# OBIETTIVI:
1/ Indica se ciascuna affermazione concorda con l'estratto, rispondendo sì o no e citando le parole decisive: (a) il vicario viene presentato come una figura risoluta; (b) Ferrer si esprime alternando due lingue; (c) Renzo rimane un osservatore passivo.
2/ Con quale mezzo Ferrer riesce a calmare la folla, secondo l'estratto?
3/ Spiega, in base all'estratto, perché è rilevante che Ferrer alterni italiano e spagnolo.

# ESTRATTO SELEZIONATO:
__________________________________________________

Concetti Chiave
- Manzoni descrive l'assalto alla casa del vicario, evidenziando il caos e la disperazione della folla affamata.
- Ferrer emerge come figura centrale, capace di calmare la folla con promesse di giustizia, mentre il vicario appare pavido e inefficace.
- Il tema della folla è esplorato, con una distinzione tra i violenti e i moderati, riflettendo le tensioni sociali del Seicento.
- Il linguaggio doppio di Ferrer, che alterna italiano e spagnolo, simboleggia l'inganno del potere sulle masse.
- Renzo evolve da osservatore passivo a partecipante attivo, prefigurando il suo ruolo crescente nei successivi capitoli.

__________________________________________________

# DATI FORNITI:
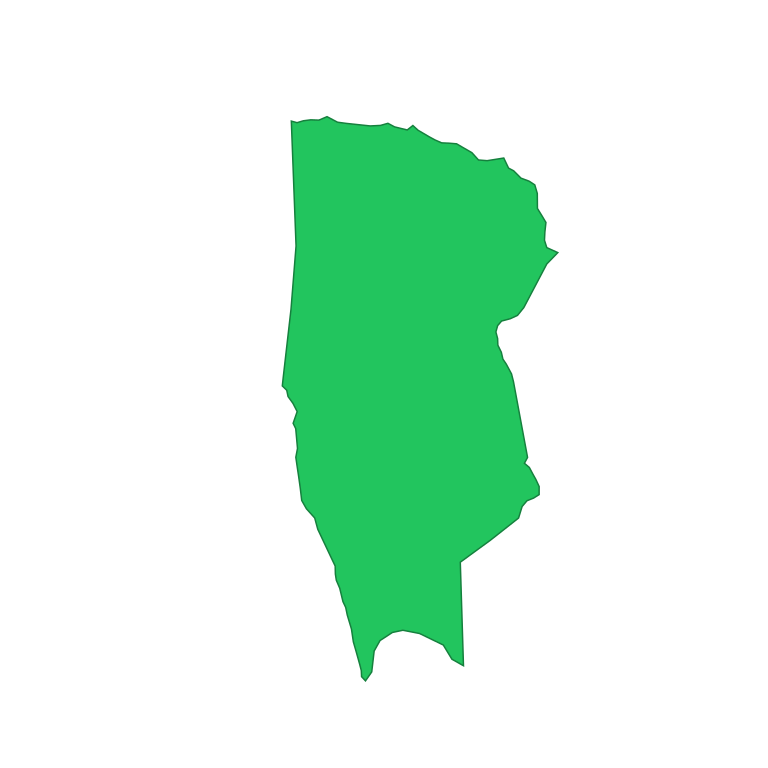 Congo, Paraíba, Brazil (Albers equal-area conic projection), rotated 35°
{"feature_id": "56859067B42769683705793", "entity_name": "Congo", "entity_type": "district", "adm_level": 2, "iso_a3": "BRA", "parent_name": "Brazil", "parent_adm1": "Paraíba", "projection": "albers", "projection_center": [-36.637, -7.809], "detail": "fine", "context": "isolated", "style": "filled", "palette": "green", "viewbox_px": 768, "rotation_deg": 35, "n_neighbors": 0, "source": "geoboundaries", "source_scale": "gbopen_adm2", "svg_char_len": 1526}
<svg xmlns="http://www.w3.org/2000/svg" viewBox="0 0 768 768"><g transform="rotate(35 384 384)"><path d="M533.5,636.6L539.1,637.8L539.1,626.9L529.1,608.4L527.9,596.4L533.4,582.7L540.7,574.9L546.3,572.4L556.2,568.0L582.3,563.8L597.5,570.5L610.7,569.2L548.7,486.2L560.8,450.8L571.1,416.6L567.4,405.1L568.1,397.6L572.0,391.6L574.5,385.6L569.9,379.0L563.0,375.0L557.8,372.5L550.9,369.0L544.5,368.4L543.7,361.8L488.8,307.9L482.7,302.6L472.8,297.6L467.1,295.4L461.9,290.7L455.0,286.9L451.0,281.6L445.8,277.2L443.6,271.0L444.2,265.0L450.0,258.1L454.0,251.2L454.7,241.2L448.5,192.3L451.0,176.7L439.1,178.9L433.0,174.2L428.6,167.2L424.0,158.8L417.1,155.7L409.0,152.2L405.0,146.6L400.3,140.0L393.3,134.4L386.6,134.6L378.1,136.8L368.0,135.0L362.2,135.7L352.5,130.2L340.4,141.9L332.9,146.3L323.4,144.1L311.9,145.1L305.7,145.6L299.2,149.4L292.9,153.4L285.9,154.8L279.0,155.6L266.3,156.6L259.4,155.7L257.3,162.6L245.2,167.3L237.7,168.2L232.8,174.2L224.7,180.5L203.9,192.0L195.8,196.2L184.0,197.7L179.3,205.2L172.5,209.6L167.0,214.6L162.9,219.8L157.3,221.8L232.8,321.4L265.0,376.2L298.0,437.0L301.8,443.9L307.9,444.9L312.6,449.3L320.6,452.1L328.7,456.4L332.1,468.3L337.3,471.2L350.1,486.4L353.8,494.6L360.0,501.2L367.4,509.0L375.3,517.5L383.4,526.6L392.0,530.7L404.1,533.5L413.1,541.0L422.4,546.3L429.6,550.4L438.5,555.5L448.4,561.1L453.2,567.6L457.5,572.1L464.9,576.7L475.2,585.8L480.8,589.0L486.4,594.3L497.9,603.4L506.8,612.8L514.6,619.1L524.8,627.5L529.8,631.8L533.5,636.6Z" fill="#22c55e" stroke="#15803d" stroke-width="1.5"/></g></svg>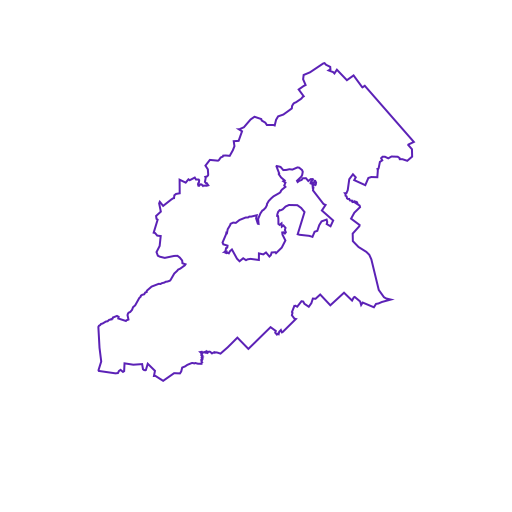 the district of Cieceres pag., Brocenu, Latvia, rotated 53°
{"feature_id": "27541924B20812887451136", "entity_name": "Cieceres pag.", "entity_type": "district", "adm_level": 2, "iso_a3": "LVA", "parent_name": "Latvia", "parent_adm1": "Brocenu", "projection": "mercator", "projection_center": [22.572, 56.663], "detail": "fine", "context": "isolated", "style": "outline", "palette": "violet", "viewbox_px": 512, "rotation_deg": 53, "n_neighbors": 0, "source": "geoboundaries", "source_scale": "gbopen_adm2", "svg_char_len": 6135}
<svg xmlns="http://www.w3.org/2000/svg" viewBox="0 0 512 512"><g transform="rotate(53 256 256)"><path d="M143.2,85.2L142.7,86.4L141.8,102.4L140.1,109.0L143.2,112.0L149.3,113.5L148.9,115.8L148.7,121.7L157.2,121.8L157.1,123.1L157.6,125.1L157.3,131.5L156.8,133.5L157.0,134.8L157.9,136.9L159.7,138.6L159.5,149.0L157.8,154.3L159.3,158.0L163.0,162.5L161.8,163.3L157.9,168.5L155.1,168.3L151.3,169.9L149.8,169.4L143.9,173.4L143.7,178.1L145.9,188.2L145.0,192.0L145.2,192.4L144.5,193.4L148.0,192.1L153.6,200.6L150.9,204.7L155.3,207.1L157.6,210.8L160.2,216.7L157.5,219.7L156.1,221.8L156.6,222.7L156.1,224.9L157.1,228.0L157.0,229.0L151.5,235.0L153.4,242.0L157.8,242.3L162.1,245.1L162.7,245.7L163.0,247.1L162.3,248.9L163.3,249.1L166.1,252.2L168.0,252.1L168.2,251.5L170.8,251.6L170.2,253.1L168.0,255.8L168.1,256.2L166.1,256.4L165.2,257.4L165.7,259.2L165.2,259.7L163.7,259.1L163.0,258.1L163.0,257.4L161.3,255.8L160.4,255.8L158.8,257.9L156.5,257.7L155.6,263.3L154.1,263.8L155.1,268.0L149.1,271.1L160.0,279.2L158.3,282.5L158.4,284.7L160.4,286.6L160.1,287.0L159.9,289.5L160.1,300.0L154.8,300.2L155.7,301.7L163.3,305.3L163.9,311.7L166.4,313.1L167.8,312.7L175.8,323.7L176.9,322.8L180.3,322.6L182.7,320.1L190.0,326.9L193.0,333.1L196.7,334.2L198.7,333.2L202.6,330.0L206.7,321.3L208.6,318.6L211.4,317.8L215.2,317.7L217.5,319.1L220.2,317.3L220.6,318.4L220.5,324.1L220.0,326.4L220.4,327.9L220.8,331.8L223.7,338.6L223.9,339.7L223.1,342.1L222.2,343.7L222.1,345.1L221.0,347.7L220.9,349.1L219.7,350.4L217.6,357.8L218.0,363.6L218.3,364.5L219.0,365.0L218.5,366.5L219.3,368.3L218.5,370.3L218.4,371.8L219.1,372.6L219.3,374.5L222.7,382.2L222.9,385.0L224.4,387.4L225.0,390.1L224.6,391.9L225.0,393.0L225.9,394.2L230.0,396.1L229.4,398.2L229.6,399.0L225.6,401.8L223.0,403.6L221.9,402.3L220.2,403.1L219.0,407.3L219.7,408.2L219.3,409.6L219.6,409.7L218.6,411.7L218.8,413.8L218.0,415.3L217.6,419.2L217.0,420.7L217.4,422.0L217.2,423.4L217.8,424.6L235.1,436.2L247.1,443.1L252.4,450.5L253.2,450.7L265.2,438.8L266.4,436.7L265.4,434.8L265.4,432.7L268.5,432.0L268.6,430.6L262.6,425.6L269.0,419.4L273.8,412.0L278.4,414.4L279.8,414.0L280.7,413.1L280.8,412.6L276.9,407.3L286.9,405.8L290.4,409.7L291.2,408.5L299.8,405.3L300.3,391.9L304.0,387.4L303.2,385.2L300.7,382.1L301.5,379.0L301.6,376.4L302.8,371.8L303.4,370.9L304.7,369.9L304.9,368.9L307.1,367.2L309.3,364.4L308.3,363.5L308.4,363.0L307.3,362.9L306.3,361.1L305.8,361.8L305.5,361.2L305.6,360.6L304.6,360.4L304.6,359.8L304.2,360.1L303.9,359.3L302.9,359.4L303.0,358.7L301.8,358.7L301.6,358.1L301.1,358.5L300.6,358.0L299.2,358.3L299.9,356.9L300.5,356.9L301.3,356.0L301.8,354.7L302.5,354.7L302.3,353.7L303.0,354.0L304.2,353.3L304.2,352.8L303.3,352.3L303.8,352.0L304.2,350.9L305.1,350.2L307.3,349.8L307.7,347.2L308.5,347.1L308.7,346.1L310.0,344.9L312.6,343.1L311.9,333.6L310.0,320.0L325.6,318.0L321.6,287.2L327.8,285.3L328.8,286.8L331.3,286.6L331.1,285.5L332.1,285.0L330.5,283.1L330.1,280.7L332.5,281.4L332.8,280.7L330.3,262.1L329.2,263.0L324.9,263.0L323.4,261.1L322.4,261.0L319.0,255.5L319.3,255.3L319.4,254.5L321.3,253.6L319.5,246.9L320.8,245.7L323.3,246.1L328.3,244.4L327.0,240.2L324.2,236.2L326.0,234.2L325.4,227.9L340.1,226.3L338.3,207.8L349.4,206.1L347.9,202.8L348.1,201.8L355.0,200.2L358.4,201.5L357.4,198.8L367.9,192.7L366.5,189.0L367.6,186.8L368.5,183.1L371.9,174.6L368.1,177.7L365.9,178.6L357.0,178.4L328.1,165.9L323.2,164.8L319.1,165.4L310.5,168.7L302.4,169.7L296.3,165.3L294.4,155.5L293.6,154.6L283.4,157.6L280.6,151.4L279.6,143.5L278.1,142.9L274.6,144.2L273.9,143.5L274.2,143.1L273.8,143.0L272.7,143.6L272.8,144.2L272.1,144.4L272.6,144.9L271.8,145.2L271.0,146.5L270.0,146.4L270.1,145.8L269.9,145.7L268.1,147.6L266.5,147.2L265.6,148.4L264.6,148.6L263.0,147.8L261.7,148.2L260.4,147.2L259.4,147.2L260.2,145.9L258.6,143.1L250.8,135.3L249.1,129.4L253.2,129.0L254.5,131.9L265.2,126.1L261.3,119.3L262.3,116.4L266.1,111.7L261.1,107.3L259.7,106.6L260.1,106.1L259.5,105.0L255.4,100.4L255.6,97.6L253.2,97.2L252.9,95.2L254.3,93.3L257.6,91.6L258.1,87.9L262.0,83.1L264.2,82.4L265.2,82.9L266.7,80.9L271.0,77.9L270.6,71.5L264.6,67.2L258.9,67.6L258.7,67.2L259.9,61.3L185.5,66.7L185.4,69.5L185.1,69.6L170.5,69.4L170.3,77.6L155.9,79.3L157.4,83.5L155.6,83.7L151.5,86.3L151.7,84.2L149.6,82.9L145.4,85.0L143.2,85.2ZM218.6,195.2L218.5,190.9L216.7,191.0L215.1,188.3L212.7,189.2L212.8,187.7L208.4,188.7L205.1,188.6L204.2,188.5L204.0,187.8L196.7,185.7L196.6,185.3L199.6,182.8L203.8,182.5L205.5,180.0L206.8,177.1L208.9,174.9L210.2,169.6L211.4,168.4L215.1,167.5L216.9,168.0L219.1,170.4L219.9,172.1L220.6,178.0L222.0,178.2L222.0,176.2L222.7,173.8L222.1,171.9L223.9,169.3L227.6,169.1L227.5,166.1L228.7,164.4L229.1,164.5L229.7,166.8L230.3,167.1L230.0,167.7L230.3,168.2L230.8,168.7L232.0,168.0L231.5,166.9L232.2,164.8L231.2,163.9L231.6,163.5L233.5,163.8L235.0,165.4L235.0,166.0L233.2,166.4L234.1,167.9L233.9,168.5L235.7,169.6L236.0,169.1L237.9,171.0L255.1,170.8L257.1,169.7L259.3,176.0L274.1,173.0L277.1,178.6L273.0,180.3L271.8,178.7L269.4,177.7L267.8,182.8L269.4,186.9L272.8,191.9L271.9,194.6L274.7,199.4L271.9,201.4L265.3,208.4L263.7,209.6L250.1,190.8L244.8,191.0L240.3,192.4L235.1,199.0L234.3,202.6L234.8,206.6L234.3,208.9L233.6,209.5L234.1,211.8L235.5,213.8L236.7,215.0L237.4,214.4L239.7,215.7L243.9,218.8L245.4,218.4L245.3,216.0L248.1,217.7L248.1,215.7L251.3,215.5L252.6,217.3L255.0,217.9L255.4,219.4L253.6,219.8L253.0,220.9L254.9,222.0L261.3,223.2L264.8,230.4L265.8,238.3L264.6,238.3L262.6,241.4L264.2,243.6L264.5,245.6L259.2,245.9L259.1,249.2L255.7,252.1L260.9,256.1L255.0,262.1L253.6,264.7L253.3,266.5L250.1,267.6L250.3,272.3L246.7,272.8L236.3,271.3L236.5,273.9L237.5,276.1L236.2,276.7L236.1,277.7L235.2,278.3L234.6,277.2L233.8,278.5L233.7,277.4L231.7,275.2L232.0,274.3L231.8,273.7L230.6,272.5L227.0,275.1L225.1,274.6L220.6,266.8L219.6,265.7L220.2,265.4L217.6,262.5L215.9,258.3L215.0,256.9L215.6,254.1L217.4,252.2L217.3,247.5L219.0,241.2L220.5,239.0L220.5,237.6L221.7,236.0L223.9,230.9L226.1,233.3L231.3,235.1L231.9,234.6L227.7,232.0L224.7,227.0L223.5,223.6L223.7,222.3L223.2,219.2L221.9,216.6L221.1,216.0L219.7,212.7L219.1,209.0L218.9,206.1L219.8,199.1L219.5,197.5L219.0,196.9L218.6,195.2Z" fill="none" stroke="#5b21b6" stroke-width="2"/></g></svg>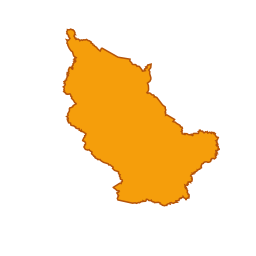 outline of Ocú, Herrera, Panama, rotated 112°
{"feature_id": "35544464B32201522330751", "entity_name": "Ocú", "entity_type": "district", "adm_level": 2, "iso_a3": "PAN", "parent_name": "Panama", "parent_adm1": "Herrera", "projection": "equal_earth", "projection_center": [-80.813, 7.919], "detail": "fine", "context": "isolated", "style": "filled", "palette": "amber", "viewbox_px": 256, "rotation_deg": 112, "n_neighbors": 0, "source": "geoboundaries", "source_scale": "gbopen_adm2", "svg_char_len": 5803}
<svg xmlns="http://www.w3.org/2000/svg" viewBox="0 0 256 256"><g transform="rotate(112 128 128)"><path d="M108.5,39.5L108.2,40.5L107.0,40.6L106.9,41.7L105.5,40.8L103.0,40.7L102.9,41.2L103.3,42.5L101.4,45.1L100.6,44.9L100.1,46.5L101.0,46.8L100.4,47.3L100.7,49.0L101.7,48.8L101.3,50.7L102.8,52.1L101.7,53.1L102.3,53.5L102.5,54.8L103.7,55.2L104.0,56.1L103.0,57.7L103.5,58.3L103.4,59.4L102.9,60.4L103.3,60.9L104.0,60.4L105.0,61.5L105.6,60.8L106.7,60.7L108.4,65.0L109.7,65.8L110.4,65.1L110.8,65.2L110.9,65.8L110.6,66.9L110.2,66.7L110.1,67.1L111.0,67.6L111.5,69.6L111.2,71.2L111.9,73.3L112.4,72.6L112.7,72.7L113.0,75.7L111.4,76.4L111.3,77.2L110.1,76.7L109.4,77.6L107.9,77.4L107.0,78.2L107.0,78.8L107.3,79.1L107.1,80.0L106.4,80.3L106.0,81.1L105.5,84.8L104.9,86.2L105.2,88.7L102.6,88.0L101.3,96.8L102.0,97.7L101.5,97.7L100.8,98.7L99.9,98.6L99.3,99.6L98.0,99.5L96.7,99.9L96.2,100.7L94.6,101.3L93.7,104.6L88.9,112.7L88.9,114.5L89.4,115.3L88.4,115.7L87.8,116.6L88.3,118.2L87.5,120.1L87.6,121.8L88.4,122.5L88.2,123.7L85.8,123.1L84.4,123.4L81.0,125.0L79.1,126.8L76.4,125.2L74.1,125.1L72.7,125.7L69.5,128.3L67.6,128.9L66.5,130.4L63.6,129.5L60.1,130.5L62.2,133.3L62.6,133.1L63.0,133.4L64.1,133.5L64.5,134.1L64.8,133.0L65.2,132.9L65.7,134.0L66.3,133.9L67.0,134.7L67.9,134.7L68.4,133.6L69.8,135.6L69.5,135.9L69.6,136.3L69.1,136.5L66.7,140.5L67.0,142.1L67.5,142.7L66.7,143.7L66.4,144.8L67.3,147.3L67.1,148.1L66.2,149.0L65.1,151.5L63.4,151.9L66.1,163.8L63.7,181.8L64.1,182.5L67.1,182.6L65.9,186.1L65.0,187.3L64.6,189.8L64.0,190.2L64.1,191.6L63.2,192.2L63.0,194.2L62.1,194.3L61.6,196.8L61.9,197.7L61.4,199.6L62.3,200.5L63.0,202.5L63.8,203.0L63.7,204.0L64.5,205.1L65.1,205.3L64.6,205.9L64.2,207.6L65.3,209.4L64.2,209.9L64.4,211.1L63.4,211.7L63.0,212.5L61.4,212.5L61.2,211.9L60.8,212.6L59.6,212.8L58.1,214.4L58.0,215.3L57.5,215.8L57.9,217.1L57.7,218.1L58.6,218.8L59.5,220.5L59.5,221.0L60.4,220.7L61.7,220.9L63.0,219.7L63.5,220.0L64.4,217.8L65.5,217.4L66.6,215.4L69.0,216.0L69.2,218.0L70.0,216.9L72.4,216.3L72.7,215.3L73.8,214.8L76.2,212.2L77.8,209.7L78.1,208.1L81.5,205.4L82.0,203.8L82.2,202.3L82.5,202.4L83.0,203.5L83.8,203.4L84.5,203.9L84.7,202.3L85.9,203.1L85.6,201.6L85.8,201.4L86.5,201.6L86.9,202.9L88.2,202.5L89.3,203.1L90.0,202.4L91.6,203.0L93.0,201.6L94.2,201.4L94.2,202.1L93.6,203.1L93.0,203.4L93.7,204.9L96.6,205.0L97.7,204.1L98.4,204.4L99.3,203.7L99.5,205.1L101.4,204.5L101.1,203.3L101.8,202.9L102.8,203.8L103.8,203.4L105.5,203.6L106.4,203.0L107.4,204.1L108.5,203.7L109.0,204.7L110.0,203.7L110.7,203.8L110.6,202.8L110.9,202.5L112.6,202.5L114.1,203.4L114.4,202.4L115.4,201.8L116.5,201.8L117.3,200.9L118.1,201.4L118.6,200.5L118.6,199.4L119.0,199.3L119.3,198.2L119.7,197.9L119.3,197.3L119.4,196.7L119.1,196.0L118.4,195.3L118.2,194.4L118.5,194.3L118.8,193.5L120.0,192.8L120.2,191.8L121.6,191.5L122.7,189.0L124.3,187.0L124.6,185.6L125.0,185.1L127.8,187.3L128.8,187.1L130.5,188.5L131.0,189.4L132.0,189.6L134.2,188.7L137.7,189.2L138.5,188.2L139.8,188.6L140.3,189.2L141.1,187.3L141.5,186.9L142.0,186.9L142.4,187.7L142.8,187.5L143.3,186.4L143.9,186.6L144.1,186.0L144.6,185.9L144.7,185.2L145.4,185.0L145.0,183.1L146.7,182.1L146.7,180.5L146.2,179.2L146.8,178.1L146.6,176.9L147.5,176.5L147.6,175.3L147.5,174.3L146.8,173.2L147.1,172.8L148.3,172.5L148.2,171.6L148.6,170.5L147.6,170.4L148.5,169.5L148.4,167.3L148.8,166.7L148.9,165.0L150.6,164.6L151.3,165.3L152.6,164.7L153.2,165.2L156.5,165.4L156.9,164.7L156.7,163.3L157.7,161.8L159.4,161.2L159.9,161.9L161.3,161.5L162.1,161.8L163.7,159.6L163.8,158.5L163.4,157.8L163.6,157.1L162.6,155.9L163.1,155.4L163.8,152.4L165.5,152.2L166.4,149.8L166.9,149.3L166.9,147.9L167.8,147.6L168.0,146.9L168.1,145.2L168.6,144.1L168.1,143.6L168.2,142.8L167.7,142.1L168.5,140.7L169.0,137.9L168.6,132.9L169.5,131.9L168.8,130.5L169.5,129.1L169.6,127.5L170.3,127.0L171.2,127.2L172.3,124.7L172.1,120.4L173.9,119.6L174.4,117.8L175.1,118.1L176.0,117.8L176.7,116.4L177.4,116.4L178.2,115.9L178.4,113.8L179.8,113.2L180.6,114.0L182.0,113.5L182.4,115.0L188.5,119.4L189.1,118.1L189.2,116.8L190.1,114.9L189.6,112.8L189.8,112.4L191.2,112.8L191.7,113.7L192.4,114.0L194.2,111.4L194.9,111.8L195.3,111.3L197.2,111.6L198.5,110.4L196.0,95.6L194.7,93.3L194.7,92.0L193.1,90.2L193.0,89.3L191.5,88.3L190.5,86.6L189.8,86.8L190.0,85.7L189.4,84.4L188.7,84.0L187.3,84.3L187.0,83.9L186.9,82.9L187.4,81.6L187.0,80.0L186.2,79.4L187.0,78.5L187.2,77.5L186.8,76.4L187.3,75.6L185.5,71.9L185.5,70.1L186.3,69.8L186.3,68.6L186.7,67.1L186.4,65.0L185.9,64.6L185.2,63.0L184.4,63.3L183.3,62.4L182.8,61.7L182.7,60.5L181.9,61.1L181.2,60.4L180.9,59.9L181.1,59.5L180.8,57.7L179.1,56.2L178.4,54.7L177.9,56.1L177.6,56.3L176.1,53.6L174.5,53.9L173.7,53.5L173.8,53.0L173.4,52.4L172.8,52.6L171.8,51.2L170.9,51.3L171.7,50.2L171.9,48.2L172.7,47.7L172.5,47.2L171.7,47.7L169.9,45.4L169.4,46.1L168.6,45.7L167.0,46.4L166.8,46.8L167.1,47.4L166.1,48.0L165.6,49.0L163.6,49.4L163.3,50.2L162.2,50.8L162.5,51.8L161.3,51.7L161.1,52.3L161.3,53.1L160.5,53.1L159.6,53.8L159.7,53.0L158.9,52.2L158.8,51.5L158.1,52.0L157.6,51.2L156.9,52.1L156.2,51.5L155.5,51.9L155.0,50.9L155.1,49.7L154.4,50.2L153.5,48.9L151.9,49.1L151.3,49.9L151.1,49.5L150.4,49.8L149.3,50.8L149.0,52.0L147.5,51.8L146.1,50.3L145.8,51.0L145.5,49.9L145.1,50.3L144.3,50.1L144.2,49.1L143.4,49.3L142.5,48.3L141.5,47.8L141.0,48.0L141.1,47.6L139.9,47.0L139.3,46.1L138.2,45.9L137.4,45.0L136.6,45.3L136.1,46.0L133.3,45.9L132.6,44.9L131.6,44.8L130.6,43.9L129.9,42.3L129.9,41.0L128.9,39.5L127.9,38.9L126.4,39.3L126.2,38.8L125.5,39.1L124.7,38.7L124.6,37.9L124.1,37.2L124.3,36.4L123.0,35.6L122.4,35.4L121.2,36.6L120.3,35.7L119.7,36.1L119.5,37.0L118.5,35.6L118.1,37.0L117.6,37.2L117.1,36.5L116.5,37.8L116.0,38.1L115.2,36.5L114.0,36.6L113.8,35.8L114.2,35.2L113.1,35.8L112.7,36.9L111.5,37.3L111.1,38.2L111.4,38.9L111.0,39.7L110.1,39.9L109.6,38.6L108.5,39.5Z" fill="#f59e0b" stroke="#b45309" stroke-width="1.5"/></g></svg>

__________________________________________________

# RISULTATI DELLE ATTIVITÀ:
1/ (a) No: "il vicario appare pavido e inefficace". (b) Sì: "alterna italiano e spagnolo". (c) No: "Renzo evolve da osservatore passivo a partecipante attivo".

2/ Con promesse di giustizia.

3/ Il suo linguaggio doppio simboleggia l'inganno del potere sulle masse.